11-2: 5 '-(N'-methylthiouree
Id) -5'-deoxy-2- (1-hexynyl) ade
Nosin ( 30 ) Compound 29 (200 mg, 0.435 mmol) was dissolved in 80% trifluoroacetic acid (10 ml) cooled to -20 ° C,
The mixture was stirred at -20 ° C for 6 hours.

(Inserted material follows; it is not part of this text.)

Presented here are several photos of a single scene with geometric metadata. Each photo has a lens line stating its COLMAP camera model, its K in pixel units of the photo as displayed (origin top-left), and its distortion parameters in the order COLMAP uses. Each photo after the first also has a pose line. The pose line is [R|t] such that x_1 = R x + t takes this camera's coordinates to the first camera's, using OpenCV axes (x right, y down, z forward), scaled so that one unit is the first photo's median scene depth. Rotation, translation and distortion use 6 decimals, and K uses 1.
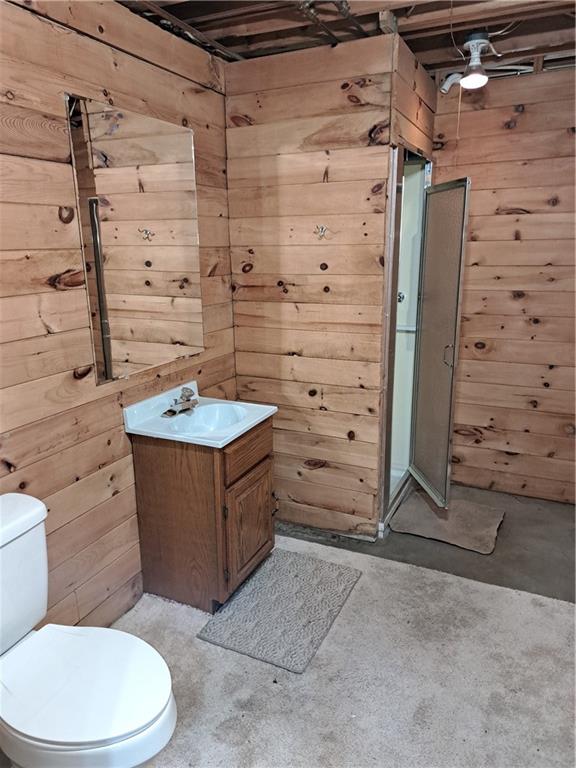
lens RADIAL K [[543.8, 0, 288.4], [0, 543.8, 379.4], [0, 0, 1]] dist [0.101841, -0.096941]
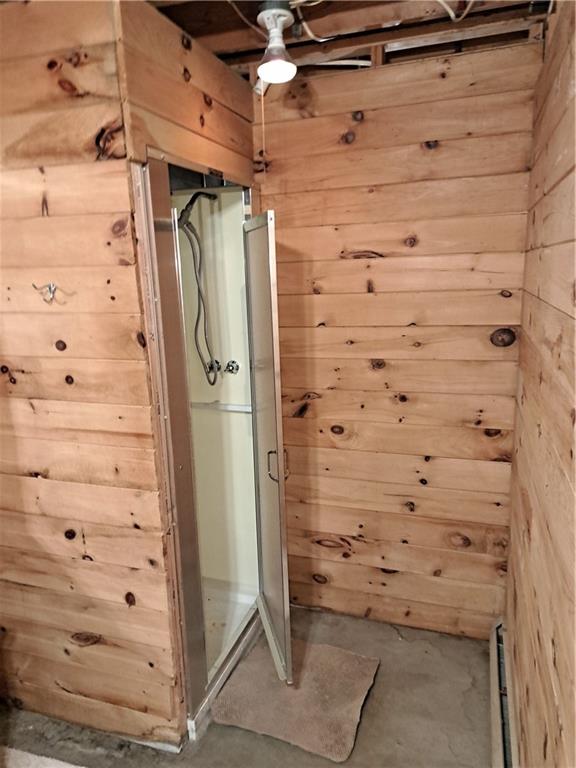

After distilling off the solvent under reduced pressure and azeotroping with ethanol, the obtained residue was subjected to silica gel column chromatography (φ1.8 × 6 cm, 8% MeOH /
CHCl ₃ ) and crystallized from ethanol,
Compound 30 (96 mg, yield 52.6%) was obtained as colorless needle crystals. MS (m / z): 419 (M ⁺ ); UV (in MeOH) λ max nm: 269 (neutral), 272 (acidic), 269 (basic); mp: 131-135 ° C; ¹ H-NMR ( 270 MHz, DMSO-d ₆ ) δppm: 8.39 (1H, s, H-8), 7.61 (1
H, bs, 5'-NH), 7.41 (3H, bs, 6-
_{NH 2, NH), 5.83 (} 1H, d, H-1 ', J
_{1 ', 2'} = 6.6Hz), 5.47 (1H, bs, 2'-O
H), 5.28 (1H, bs, 3'-OH), 4.59
(1H, bs, H-2 '), 4.15-4.00 (2
H, m, H-3 ', H-4'), 3.90-3.60.
(2H, m, H-5'a, H-5'b), 2.81 (3
_{H, bs, CH 3),} 2.41 (2H, t, H-
3 "), 1.60-1.36 (4H, m, H-4", H
-5 "), 0.91 (3H, t, H-6"); Elemental analysis _{[C 18 H 25 N 7 O 3} S 1 · 1H 2 O ]: Calculated: C, 49.41; H, 6 .22; N, 22.4.
1 Found: C, 49.12; H, 6.50; N, 22.7.
1

 ─────────────────────────────────────────────────── ─── Continuation of the front page (72) Inventor Yoko Watanabe, 25, Kasuga-cho, Choshi-shi, Chiba 28 (72) Inventor Takanori Miyashita, 12, Suehiro-cho, Choshi-shi, Chiba

Claims (1)

Claims: [Claim 1] General formula [I] R ² represents an alkyl group or a hydroxyalkyl group,
R ³ is ^{-NR 6 R} 6 ^'or Other indicates _{^{-SO 2 -R 10, R 6,}} R 6 ' is hydrogen atom,
Represents an alkyl group or a cycloalkyl group, R ⁷ represents a hydrogen atom or an alkyl group, R ⁸ represents an oxygen atom or a sulfur atom, R ⁹ represents a hydrogen atom, an alkyl group, an amino group or an alkylamino group, R ¹⁰ represents an alkyl group or an aryl group], and a salt thereof.